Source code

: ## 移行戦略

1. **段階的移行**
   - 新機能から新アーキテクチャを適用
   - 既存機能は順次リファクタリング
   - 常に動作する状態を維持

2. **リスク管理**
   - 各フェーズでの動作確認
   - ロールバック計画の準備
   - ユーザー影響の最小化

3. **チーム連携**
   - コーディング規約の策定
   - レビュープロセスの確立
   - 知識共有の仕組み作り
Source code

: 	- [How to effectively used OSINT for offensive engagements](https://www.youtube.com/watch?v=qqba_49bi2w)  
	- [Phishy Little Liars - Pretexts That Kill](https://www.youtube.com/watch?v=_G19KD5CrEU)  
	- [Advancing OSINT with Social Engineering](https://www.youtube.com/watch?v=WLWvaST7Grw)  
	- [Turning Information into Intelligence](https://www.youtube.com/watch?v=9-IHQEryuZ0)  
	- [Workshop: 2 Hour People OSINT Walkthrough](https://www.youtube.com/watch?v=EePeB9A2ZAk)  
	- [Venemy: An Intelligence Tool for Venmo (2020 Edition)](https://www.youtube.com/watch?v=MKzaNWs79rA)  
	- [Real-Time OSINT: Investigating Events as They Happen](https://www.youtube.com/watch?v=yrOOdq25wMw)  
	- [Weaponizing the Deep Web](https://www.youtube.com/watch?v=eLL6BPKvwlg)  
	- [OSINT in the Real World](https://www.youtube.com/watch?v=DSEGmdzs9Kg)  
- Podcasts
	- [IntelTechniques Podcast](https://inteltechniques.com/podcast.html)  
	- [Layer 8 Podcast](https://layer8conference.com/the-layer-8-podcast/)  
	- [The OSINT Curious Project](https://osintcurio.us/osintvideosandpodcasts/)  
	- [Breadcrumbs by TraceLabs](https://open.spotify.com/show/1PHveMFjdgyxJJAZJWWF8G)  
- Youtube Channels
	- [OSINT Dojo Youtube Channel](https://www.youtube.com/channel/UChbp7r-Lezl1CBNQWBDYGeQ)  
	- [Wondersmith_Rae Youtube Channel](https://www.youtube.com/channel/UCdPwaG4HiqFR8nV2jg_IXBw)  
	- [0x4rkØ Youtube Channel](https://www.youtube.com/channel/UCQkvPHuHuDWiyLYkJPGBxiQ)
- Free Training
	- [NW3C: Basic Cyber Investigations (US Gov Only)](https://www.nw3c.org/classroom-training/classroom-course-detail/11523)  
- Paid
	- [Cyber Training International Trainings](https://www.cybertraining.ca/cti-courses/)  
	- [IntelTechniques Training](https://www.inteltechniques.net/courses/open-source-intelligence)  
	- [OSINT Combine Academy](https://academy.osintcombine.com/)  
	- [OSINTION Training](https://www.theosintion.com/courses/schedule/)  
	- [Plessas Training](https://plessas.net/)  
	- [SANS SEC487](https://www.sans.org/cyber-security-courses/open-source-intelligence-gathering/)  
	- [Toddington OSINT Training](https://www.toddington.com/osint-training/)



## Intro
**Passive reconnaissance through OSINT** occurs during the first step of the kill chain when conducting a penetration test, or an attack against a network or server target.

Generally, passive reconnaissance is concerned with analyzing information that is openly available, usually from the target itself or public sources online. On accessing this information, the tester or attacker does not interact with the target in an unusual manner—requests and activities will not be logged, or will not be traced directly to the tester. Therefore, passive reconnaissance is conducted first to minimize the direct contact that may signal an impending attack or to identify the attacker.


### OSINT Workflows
★ ★ ★
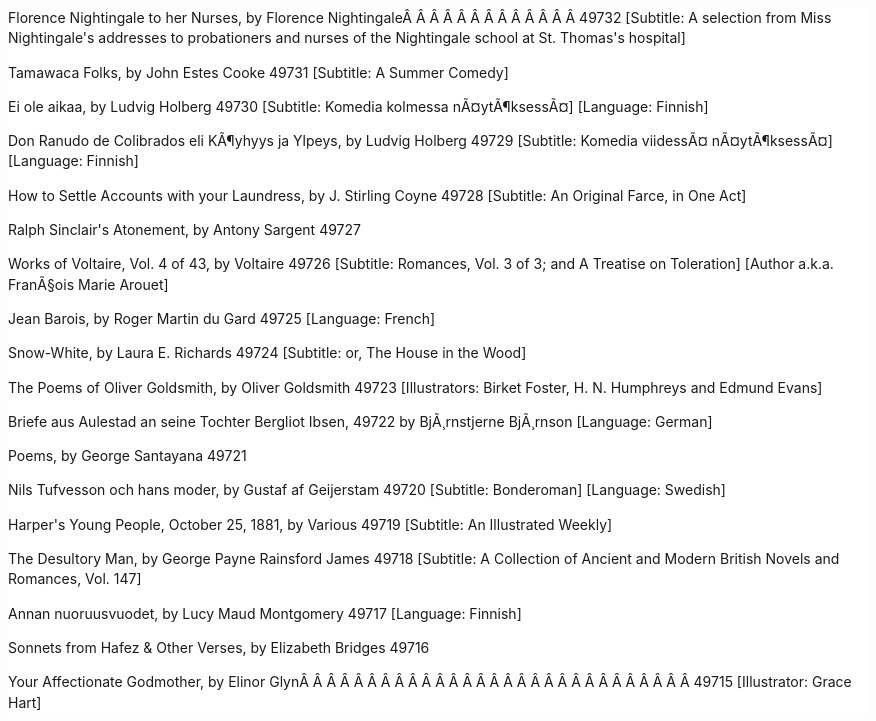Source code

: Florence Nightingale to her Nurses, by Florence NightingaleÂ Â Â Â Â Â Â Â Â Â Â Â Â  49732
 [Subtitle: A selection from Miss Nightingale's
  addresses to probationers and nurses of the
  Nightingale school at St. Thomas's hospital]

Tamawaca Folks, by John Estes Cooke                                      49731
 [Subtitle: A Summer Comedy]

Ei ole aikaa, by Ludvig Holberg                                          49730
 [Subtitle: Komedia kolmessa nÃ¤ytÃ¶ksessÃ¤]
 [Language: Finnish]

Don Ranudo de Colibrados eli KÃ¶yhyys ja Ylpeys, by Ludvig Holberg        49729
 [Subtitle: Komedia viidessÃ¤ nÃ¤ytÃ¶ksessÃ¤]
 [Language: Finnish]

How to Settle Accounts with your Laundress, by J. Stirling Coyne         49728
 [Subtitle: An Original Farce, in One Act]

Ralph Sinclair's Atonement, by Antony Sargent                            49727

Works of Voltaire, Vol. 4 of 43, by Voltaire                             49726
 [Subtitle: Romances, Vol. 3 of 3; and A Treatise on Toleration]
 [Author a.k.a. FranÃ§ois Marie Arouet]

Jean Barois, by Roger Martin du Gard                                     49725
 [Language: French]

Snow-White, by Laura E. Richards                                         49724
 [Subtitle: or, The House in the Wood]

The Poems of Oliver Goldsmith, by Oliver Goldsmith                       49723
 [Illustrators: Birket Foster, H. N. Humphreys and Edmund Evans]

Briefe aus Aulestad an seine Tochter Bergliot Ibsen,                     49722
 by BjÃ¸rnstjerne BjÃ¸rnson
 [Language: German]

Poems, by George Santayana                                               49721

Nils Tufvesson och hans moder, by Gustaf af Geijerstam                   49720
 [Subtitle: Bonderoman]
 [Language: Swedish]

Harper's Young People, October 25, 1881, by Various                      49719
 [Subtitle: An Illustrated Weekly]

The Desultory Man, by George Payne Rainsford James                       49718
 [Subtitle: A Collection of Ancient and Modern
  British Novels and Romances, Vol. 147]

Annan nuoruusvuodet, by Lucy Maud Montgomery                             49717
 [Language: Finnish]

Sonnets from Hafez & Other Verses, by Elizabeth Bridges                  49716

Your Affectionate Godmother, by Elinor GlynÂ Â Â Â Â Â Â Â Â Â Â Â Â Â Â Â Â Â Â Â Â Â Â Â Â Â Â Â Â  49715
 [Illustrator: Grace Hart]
★ ★ ★
Reproduce only the lines above spanning from the line containing "[Subtitle: Bonderoman]" through the line containing "Sonnets from Hafez", word for word.

## TASK SOLUTION:
 [Subtitle: Bonderoman]
 [Language: Swedish]

Harper's Young People, October 25, 1881, by Various                      49719
 [Subtitle: An Illustrated Weekly]

The Desultory Man, by George Payne Rainsford James                       49718
 [Subtitle: A Collection of Ancient and Modern
  British Novels and Romances, Vol. 147]

Annan nuoruusvuodet, by Lucy Maud Montgomery                             49717
 [Language: Finnish]

Sonnets from Hafez & Other Verses, by Elizabeth Bridges                  49716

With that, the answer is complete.